UN Secretary-General Antonio Guterres is shown speaking at a press conference last April in New York. © Michael M. Santiago
Secretary-General Antonio Guterres has warned that humanity faces the greatest risk since the Cold War
Rising geopolitical tensions around the world have put the global populace at its greatest risk of being wiped out by nuclear weapons since the Cold War ended, UN Secretary-General Antonio Guterres has warned.
“Today, humanity is just one misunderstanding, one miscalculation away from nuclear annihilation,” Guterres said on Monday at the Non-Proliferation Treaty (NPT) review conference in New York. He urged the world’s nations to “put humanity on a new path toward a world free of nuclear weapons.”
The UN chief claimed that conflicts around the globe, human rights violations, the climate crisis and the Covid-19 pandemic “have put our world under greater stress than it has faced in our lifetimes.” Risks of nuclear warfare are at the highest level since the height of the Cold War, he added.
“Humanity is in danger of forgetting the lessons forged in the terrifying fires of Hiroshima and Nagasaki,” Guterres said. “Geopolitical tensions are reaching new heights. Competition is trumping cooperation and collaboration. Mistrust has replaced dialogue, and disunity has replaced disarmament.”
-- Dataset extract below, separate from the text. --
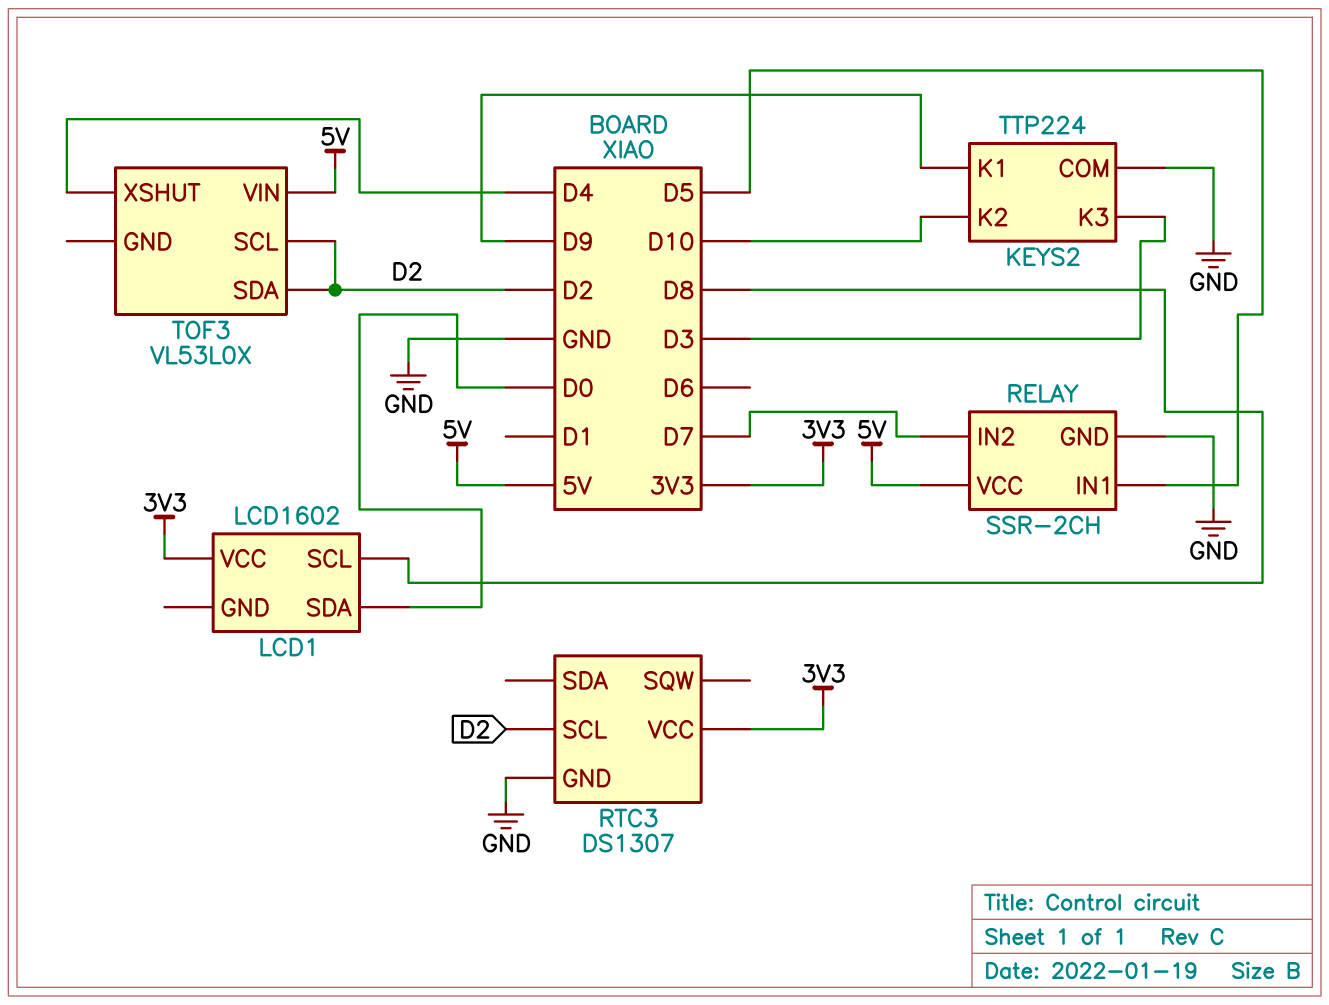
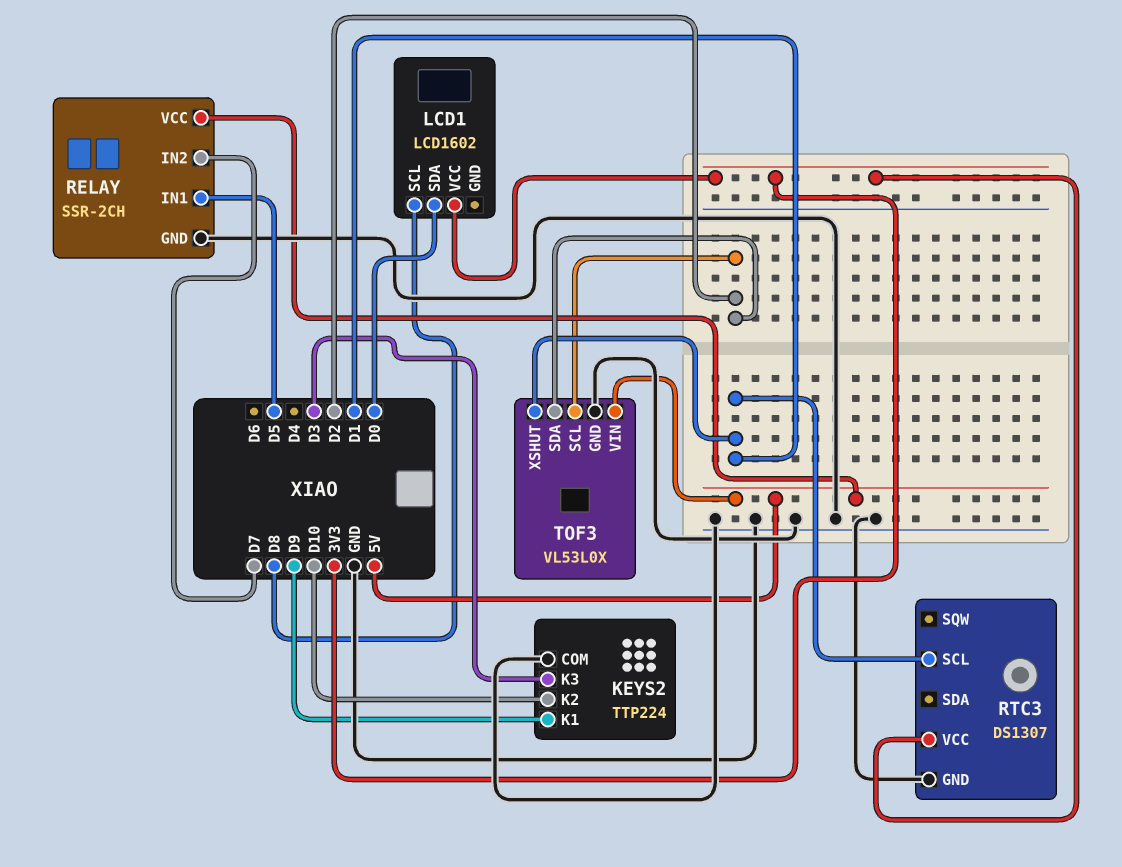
RTC3 pin SCL: D2 -> D1
TOF3 pin GND: none -> GND
TOF3 pin XSHUT: D4 -> D1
The NPT should be strengthened to “make it fit for the worrying world around us,” the secretary-general said, citing the Russia-Ukraine conflict and tensions in the Middle East and on the Korean Peninsula. “Almost 13,000 nuclear weapons are now being held in arsenals around the world. All this at a time when the risks of proliferation are growing and guardrails to prevent escalation are weakening.”
The clouds that parted following the end of the Cold War are gathering once more. We have been extraordinarily lucky so far, but luck is not a strategy. Nor is it a shield from geopolitical tensions boiling over into nuclear conflict.
Guterres lamented that countries are seeking security by investing hundreds of billions of dollars to stockpile “doomsday weapons that have no place on our planet.” He argued that trying to reduce the risk of wars breaking out isn’t enough because “eliminating nuclear weapons is the only guarantee they will never be used.”
The UN chief said he would travel to Japan for the August 6 anniversary of the US nuclear bombing of Hiroshima, then make stops in other Asia-Pacific countries for talks with their leaders on non-proliferation.
The US, the only country ever to have deployed a nuclear bomb in war, reportedly spent $44.2 billion on such weaponry in 2021, exceeding the $38.2 billion spent by the eight other nuclear-armed nations combined. China ranked second in nuclear spending, at $11.7 billion, while Russia was number three at $8.6 billion.
“For more than 50 years, the NPT has made our world safer and more prosperous, and the treaty is never more important than in times of crisis,” US Secretary of State Antony Blinken said on Monday. “The United States stands ready to work with all our partners to ensure a safer world for everyone.”